Por sua vez, as sub-regiões Beira Baixa (-8,2 por cento), Douro (-4,4 por cento), Alto Alentejo (-2,4 por cento) e Baixo Alentejo (-0,3 por cento) registaram diminuições homólogas dos preços da habitação no terceiro trimestre de 2023.
Já o Alto Alentejo, tal como em trimestres anteriores, apresentou o menor preço mediano de venda de alojamentos familiares (480 euros/m2).
No período, o valor mediano de alojamentos familiares transacionados em Portugal envolvendo compradores com domicílio fiscal no estrangeiro foi 2.279 euros/m2 (+4,5 por cento relativamente ao trimestre homólogo) e, no caso das transações por compradores com domicílio fiscal em território nacional, este valor foi 1.602 euros/m2 (+9,4 por cento face ao trimestre homólogo).
As cinco sub-regiões com preços medianos da habitação mais elevados – Grande Lisboa, Algarve, Região Autónoma da Madeira, Península de Setúbal e Área Metropolitana do Porto – apresentaram também os valores mais elevados em ambas as categorias de domicílio fiscal do comprador (território nacional e estrangeiro).
Nas sub-regiões Grande Lisboa e Área Metropolitana do Porto, o preço mediano (euros/m2) das transações efetuadas por compradores com domicílio fiscal no estrangeiro superou, respetivamente em +83,4 por cento e +56,8 por cento, o preço das transações por compradores com domicílio fiscal em território nacional.

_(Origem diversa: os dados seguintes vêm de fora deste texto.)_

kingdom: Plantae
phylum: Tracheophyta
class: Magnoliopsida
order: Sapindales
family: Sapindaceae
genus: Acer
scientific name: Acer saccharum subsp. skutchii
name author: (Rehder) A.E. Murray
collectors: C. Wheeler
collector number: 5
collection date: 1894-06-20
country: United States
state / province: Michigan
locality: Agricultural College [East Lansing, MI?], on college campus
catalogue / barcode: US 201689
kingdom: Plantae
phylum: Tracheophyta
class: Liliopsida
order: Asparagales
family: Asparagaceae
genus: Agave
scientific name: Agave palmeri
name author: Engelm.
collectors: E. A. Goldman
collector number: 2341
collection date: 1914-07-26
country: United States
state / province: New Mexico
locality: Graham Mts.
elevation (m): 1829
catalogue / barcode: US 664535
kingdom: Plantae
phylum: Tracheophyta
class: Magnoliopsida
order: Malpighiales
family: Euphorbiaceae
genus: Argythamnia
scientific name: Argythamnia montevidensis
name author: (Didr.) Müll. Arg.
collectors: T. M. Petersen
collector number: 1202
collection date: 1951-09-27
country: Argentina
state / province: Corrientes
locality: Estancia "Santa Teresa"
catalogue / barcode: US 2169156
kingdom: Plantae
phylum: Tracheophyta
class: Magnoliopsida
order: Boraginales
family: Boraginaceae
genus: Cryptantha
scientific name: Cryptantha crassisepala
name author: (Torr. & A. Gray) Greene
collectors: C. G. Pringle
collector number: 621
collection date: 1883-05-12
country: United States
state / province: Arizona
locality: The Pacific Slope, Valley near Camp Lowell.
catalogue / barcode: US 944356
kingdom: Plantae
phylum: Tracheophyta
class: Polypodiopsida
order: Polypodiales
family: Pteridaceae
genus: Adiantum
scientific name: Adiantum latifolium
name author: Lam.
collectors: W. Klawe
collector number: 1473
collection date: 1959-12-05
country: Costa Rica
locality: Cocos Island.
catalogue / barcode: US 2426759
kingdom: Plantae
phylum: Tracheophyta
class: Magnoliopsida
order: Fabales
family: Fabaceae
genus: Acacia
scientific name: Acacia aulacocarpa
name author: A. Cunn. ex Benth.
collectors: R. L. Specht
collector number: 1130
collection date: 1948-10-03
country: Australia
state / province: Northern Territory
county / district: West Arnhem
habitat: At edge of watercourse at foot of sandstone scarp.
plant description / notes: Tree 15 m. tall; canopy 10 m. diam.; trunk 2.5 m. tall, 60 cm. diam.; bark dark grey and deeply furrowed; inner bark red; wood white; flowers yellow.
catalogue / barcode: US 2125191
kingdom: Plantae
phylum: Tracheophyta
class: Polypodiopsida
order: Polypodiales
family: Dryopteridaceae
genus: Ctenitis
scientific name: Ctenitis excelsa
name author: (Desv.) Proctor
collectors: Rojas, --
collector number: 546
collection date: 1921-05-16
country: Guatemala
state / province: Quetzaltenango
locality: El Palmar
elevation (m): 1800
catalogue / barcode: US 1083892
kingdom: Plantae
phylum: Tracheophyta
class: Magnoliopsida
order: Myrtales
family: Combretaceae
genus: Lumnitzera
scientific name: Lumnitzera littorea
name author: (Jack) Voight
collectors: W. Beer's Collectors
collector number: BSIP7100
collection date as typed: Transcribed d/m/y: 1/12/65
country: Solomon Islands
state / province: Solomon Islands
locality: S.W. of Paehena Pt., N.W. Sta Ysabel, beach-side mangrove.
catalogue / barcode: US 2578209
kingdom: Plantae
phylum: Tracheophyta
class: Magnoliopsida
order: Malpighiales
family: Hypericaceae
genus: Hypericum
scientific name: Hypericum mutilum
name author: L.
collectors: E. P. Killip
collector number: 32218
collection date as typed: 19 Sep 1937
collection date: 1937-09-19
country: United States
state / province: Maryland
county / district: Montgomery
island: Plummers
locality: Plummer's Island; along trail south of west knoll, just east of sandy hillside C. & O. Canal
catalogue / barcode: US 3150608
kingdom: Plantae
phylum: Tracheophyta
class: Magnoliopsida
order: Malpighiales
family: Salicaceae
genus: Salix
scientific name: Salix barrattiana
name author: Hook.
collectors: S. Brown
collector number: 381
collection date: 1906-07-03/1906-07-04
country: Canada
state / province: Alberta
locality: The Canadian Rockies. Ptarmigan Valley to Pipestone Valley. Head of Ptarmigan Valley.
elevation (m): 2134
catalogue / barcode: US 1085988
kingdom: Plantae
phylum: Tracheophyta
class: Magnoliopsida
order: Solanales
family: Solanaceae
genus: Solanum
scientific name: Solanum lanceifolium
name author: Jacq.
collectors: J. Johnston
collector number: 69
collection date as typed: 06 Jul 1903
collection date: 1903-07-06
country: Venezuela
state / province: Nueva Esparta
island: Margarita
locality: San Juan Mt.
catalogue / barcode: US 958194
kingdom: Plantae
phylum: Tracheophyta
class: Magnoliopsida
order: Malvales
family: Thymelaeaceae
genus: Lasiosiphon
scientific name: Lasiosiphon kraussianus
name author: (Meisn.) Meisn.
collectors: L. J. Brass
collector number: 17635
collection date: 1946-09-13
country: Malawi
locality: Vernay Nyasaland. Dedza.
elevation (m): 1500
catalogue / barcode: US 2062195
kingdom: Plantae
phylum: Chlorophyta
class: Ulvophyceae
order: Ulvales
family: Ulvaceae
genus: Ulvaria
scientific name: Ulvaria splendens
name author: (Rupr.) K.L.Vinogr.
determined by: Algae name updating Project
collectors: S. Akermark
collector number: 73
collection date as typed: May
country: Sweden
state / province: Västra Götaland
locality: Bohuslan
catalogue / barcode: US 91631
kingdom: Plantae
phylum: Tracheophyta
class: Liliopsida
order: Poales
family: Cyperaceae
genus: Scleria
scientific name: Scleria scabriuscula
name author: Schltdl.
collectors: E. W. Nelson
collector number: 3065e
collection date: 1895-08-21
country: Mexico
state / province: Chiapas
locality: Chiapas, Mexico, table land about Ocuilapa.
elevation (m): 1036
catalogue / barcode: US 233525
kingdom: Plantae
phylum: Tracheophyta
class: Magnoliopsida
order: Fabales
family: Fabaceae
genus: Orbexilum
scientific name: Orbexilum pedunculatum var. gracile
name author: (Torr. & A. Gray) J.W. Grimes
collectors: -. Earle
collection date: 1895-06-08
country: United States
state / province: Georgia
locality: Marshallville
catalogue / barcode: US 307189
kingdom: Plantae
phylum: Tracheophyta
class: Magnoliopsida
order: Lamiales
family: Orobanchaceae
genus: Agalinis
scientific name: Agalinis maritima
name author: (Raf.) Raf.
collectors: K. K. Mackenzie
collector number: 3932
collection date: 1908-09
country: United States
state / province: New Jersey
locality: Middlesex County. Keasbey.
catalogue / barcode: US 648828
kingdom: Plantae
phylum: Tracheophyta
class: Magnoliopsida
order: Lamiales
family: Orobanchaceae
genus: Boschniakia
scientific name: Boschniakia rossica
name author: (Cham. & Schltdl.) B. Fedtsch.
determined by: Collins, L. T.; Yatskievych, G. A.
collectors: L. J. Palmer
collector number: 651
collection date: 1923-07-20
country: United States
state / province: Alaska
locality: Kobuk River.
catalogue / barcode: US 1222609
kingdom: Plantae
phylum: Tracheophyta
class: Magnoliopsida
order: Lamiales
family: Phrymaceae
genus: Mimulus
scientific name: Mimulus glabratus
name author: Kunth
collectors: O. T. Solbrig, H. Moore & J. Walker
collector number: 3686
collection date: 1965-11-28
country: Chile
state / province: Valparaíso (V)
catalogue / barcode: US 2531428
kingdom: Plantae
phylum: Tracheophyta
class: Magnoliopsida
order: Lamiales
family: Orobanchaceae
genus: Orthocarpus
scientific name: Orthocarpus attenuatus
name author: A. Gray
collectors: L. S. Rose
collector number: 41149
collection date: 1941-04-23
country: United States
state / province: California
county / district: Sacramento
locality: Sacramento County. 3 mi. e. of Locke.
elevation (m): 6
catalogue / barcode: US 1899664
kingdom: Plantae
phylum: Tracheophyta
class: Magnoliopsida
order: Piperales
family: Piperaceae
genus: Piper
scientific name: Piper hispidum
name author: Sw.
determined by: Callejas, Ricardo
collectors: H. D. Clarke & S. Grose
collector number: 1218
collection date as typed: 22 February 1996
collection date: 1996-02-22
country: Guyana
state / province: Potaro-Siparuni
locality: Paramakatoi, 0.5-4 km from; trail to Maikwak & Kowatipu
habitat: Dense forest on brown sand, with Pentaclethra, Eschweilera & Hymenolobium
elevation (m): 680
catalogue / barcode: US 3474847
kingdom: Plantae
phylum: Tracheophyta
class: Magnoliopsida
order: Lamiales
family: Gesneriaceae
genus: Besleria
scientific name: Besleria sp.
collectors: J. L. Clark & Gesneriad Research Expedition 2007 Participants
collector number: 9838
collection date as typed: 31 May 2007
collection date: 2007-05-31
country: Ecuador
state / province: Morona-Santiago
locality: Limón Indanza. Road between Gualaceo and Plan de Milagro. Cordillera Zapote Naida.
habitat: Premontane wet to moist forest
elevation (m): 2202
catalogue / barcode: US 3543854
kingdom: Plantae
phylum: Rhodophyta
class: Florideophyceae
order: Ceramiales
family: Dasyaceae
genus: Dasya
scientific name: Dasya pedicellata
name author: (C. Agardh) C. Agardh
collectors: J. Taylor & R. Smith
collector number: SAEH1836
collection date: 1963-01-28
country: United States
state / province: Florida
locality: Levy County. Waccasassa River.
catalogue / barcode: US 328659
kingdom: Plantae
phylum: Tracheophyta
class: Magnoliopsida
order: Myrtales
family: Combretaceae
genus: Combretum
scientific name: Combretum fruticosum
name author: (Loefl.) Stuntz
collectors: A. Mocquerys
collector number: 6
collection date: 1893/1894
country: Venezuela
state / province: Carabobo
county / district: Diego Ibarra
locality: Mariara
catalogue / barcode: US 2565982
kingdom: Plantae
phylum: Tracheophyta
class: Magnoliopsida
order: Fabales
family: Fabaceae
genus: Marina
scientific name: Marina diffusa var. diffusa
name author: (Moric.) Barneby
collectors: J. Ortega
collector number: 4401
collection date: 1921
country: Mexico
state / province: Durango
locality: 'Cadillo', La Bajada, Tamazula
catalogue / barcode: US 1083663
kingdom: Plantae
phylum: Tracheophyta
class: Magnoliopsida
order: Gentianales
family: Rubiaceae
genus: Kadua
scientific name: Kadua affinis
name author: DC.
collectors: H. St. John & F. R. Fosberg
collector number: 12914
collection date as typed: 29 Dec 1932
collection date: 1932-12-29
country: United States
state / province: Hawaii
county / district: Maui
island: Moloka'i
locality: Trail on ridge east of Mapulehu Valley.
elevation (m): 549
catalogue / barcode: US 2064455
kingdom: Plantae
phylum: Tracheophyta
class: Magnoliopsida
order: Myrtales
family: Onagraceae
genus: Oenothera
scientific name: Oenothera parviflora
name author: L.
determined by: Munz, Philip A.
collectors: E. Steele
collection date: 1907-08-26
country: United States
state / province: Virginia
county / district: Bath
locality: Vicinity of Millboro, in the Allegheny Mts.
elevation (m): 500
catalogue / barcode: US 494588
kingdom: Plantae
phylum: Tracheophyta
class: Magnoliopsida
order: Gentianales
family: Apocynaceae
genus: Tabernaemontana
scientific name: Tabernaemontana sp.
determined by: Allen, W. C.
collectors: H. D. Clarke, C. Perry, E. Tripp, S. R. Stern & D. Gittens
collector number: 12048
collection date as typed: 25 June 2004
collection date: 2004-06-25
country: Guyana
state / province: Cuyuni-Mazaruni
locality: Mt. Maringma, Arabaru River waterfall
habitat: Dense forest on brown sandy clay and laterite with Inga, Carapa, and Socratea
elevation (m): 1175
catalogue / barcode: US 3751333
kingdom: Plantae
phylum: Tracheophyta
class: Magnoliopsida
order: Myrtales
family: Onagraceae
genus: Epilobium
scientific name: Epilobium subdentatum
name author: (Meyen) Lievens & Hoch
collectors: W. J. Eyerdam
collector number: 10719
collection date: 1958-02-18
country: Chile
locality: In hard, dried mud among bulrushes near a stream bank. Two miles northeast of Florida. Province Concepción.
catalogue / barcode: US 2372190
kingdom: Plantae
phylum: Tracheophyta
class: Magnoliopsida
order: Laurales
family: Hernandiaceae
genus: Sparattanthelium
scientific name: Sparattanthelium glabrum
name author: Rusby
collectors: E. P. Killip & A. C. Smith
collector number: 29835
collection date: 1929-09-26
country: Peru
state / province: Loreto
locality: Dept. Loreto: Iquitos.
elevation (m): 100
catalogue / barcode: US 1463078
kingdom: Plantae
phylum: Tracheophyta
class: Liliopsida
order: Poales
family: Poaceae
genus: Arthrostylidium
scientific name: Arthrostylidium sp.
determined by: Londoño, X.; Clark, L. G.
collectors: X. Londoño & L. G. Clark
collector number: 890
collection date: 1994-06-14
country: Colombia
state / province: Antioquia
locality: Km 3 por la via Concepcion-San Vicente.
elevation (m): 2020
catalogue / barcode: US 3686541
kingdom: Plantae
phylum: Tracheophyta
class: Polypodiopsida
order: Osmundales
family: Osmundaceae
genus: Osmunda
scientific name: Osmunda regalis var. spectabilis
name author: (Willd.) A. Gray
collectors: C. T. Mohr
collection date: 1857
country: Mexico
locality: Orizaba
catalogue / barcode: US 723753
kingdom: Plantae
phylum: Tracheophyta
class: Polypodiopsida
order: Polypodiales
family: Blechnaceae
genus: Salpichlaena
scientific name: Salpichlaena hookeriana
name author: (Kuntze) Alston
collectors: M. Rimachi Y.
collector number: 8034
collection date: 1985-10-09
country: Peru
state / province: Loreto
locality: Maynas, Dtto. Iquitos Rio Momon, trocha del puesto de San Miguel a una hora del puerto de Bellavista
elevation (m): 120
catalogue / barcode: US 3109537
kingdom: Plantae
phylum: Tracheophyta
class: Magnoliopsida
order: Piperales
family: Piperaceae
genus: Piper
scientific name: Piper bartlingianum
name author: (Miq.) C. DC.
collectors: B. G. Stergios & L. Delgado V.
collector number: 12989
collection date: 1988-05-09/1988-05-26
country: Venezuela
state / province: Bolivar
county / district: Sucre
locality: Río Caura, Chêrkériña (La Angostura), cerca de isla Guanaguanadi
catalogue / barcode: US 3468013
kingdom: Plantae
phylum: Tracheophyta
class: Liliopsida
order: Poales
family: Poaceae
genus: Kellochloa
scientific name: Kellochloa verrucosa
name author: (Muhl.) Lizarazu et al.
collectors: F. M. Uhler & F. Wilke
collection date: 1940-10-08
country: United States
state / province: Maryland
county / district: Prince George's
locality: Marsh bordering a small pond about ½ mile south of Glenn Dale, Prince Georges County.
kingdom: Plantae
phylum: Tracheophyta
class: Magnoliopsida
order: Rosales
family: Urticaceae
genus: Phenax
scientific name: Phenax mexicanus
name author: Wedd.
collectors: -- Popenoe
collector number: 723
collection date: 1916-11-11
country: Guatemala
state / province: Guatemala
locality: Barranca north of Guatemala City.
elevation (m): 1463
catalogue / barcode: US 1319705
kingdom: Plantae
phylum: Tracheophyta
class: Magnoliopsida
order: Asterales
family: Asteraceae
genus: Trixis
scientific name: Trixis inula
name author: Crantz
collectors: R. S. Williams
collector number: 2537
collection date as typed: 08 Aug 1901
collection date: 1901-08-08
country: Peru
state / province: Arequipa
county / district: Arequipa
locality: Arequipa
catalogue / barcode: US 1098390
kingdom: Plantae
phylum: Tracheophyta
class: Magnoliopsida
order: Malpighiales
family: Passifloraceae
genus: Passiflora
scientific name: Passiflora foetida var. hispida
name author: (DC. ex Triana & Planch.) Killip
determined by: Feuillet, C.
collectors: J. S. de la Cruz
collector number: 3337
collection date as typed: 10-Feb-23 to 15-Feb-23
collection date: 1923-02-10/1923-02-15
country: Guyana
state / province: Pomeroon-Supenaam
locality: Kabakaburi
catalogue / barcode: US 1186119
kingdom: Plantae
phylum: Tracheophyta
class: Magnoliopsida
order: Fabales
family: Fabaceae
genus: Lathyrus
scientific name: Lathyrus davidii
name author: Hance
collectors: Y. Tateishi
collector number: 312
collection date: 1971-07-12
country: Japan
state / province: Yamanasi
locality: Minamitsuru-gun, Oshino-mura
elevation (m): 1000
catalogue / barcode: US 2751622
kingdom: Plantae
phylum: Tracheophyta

No terceiro trimestre de 2023, ocorreu uma desaceleração dos preços da habitação em 11 dos 24 municípios com mais de 100 mil habitantes (17 no segundo trimestre de 2023), destacando-se o Funchal com um decréscimo de 13,2 pontos percentuais.
Em sentido oposto, houve um aumento da taxa de variação homóloga em 13 municípios, evidenciando-se Barcelos (+9,1 pontos percentuais) e Guimarães (+8,9 pontos percentuais).
O município do Porto registou um acréscimo de 5,8 pontos percentuais e o de Lisboa um decréscimo de 5,6 pontos percentuais.
Os municípios de Lisboa (4.167 euros/m2), Cascais (4.045 euros/m2), Oeiras (3.216 euros/m2) e Porto (3.104 euros/m2) apresentaram os preços da habitação mais elevados.